Perhaps the most anticipated collection in the auction was hand-selected by Martell from the Massandra Collection, from which a rare 1915 White Muscat — bottled for Tsar Nicholas II's summer palace and among the last to appear in his cellar before his assassination in Russia's 1917 October Revolution — sold for $1,830. A number of selections from the winery outperformed expectations: a six-pack of 1923 White Muscat reached $4,880, a six bottle lot of 1923 Rose Muscat realized $4,270 and a six-pack of 1931 White Muscat brought $3,660.
"The fact that competition was so aggressive for the Massandra consignment demonstrates clearly that the modern wine community is as interested in the intellectual experience of drinking top quality wine as it is in the prestige value of buying the world's trophies," Martell said. "I love those wines, and sharing them is extremely satisfying, but what I find most notable today is that wines at every level found buyers and are returning to a sense of proportion."

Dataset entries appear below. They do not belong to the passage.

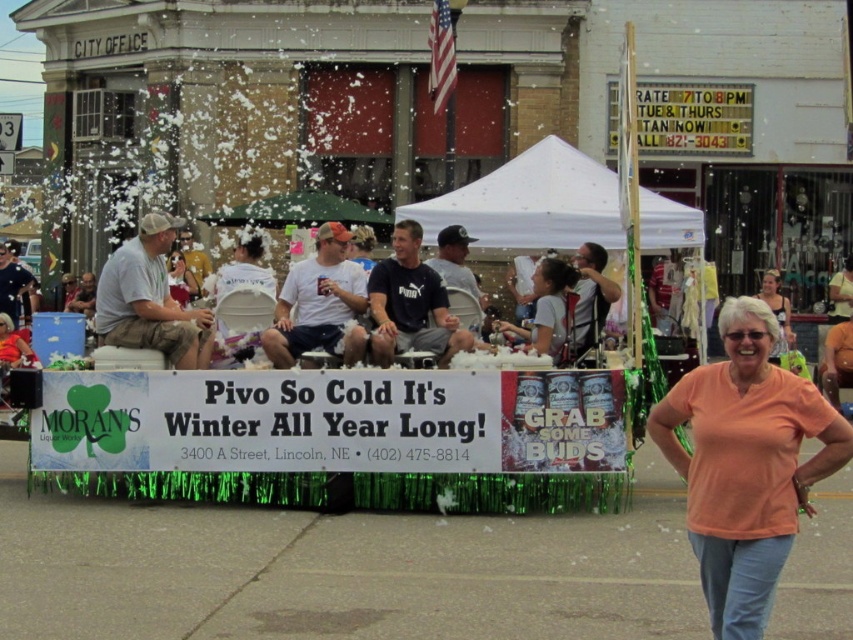
Question: Is white fabric canopy at center above matte orange shirt at center?

Choices:
 (A) no
 (B) yes

Answer: (B)

Question: Does light brown cotton shirt at left have a lesser width compared to light gray t-shirt at center?

Choices:
 (A) yes
 (B) no

Answer: (A)

Question: Which of the following is the closest to the observer?

Choices:
 (A) (146, 307)
 (B) (767, 276)
 (C) (553, 344)

Answer: (A)

Question: Estimate the real-world distances between objects in this image. Which object is farther from the orange cotton shirt at lower right?

Choices:
 (A) light brown cotton shirt at left
 (B) matte orange shirt at center

Answer: (B)

Question: Which of the following is the farthest from the observer?

Choices:
 (A) matte pink dress at center
 (B) white fabric canopy at center
 (C) matte orange shirt at center

Answer: (A)

Question: Is light gray t-shirt at center below matte orange shirt at center?

Choices:
 (A) yes
 (B) no

Answer: (B)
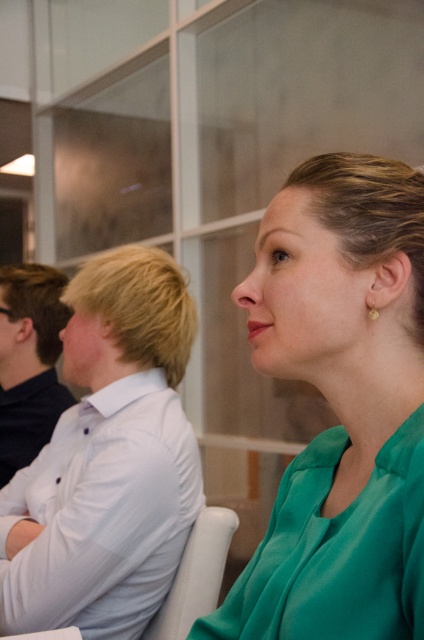
Question: Among these objects, which one is farthest from the camera?

Choices:
 (A) green satin blouse at center
 (B) white shirt at left

Answer: (B)

Question: Does green satin blouse at center have a lesser width compared to white shirt at left?

Choices:
 (A) no
 (B) yes

Answer: (B)

Question: Does green satin blouse at center have a greater width compared to white shirt at left?

Choices:
 (A) yes
 (B) no

Answer: (B)

Question: Which of the following is the closest to the observer?

Choices:
 (A) green satin blouse at center
 (B) white shirt at left

Answer: (A)

Question: Can you confirm if green satin blouse at center is positioned to the left of white shirt at left?

Choices:
 (A) yes
 (B) no

Answer: (B)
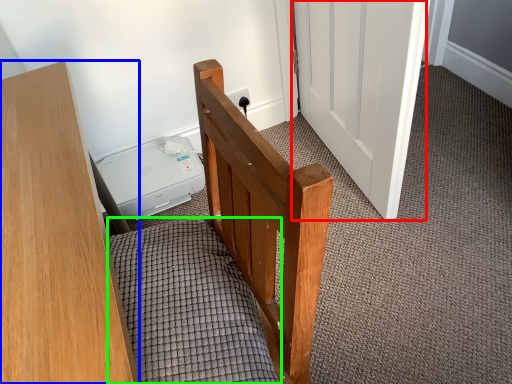
Question: Which object is the farthest from door (highlighted by a red box)? Choose among these: furniture (highlighted by a blue box) or bedding (highlighted by a green box).

Choices:
 (A) furniture
 (B) bedding

Answer: (A)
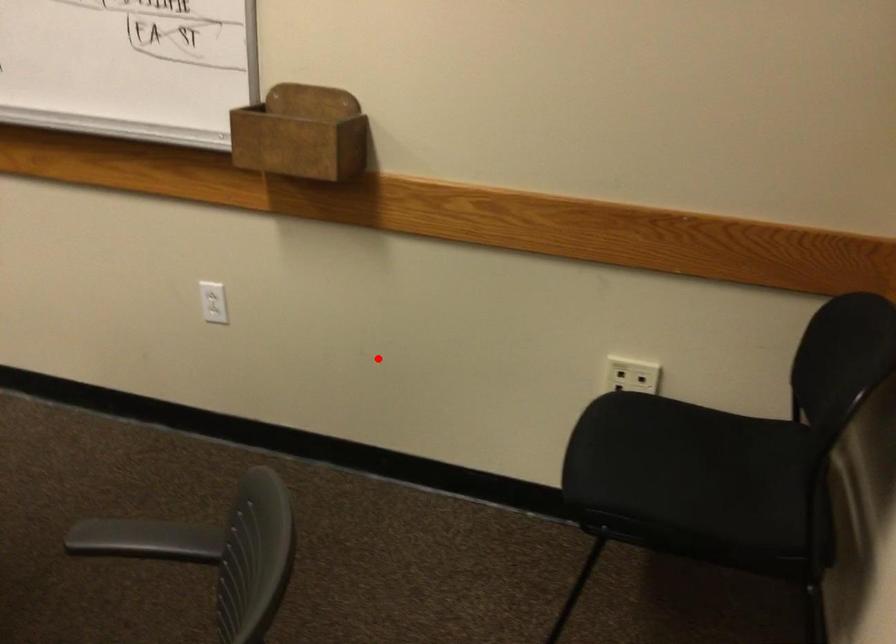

A number of offerings handily surpassed pre-auction estimates as a 12-bottle lot of 1989 La Tache Domaine de la Romanée Conti realized $19,520 and two imperials of 1982 Chateau Latour brought $17,080 apiece. A case of 1982 Chateau Mouton Rothschild Pauillac realized $13,420.
"A lot of wine lovers have been chased out of the auction market by skyrocketing prices while consignors have also had reason to fear a volatile marketplace," Martell said. "There are some who feel that the current plateau is a sign of a weakening market, but I believe exactly the opposite — that we are returning to a normal state where every wine lover can participate comfortably.
"As a wine lover myself, I am particularly pleased to see order somewhat restored to the market," Martell said. "Good wine achieved good prices while great wine trended higher — as it should be."